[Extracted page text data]
· · · ·

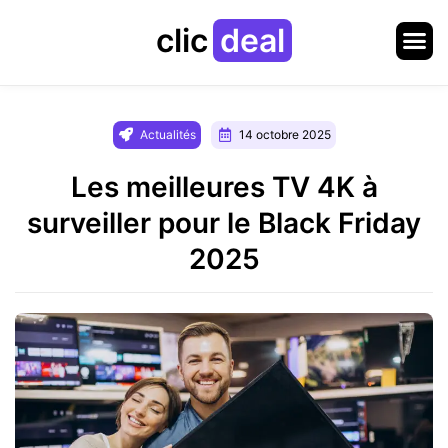
clic
deal
Actualités
14 octobre 2025
Les meilleures TV 4K à
surveiller pour le Black Friday
2025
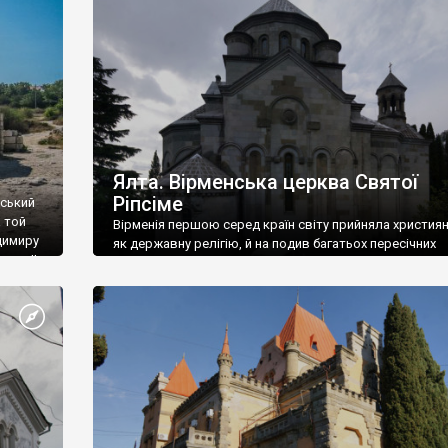
ефактів
називаються «повстяками» (postaki)…” “Вино. Крим
єкту
виробляє відмінне вино і його вдосталь: воно все ду
го».
легке біле і дуже […]
ти та
Ялта. Вірменська церква Святої
Ріпсіме
вський
 той
Вірменія першою серед країн світу прийняла христия
димиру
як державну релігію, й на подив багатьох пересічних
илю ІІ,
українців, які усіх кавказців вважають мусульманами,
 в
вірмени є відданими вірянами Христа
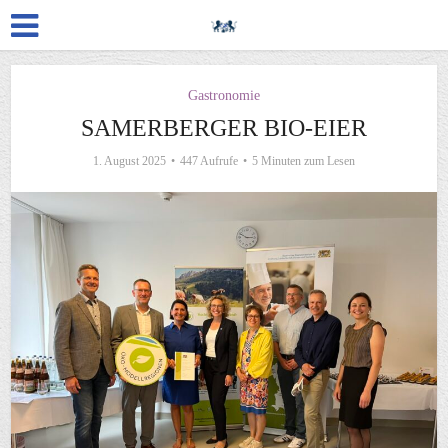
Gastronomie
SAMERBERGER BIO-EIER
1. August 2025
447 Aufrufe
5 Minuten zum Lesen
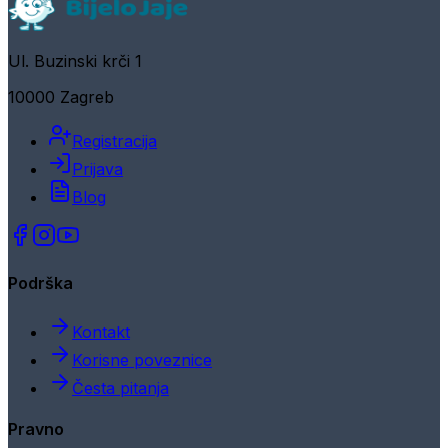
Ul. Buzinski krči 1
10000 Zagreb
Registracija
Prijava
Blog
Podrška
Kontakt
Korisne poveznice
Česta pitanja
Pravno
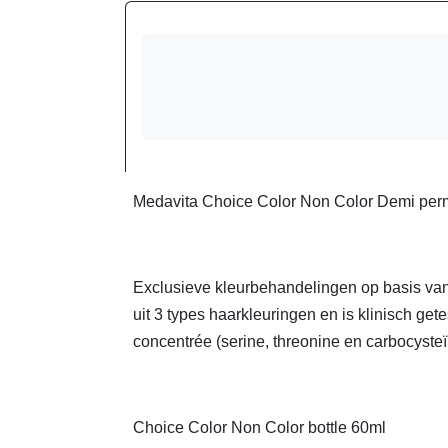
Medavita Choice Color Non Color Demi perm
Exclusieve kleurbehandelingen op basis van
uit 3 types haarkleuringen en is klinisch ge
concentrée (serine, threonine en carbocyst
Choice Color Non Color bottle 60ml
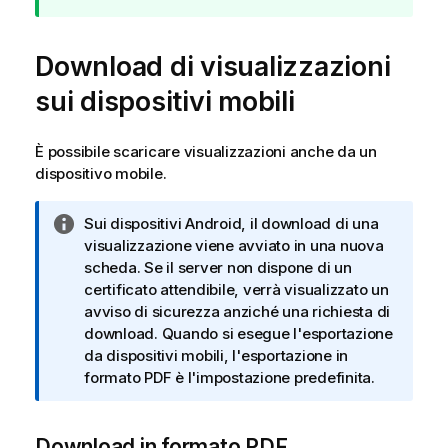
a
d
Download di visualizzazioni
i
s
sui dispositivi mobili
u
g
g
È possibile scaricare visualizzazioni anche da un
e
dispositivo mobile.
r
i
N
Sui dispositivi Android, il download di una
m
o
visualizzazione viene avviato in una nuova
e
t
scheda. Se il server non dispone di un
n
a
certificato attendibile, verrà visualizzato un
t
i
avviso di sicurezza anziché una richiesta di
o
n
download. Quando si esegue l'esportazione
f
da dispositivi mobili, l'esportazione in
o
formato PDF è l'impostazione predefinita.
r
m
Download in formato PDF
a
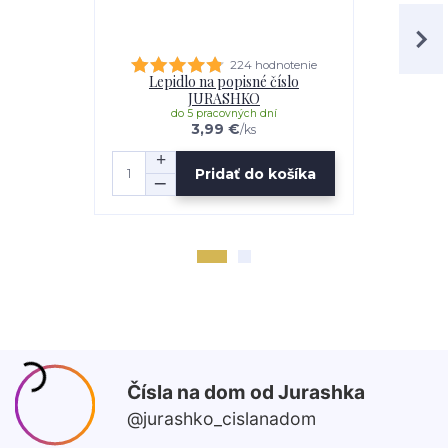
224 hodnotenie
Lepidlo na popisné číslo
Distančná s
JURASHKO
do 5 pracovných dní
do 
3,99 €
/
ks
Pridať do košíka
Z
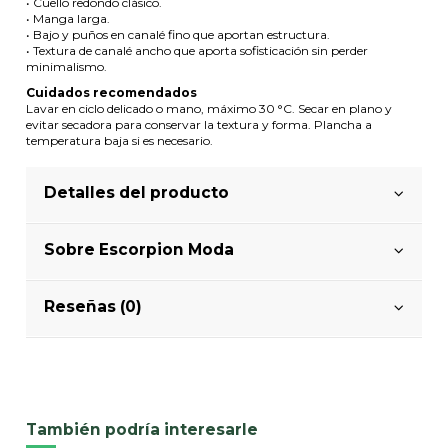
• Cuello redondo clásico.
• Manga larga.
• Bajo y puños en canalé fino que aportan estructura.
• Textura de canalé ancho que aporta sofisticación sin perder
minimalismo.
Cuidados recomendados
Lavar en ciclo delicado o mano, máximo 30 °C. Secar en plano y
evitar secadora para conservar la textura y forma. Plancha a
temperatura baja si es necesario.
Detalles del producto
Sobre Escorpion Moda
Reseñas (0)
También podría interesarle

· · · ·

- [What you are asked to do]: Whenever a line in the records above contains the string "Color", copy that line.

- [Exercise response]:
Medavita Choice Color Non Color Demi perm
Choice Color Non Color bottle 60ml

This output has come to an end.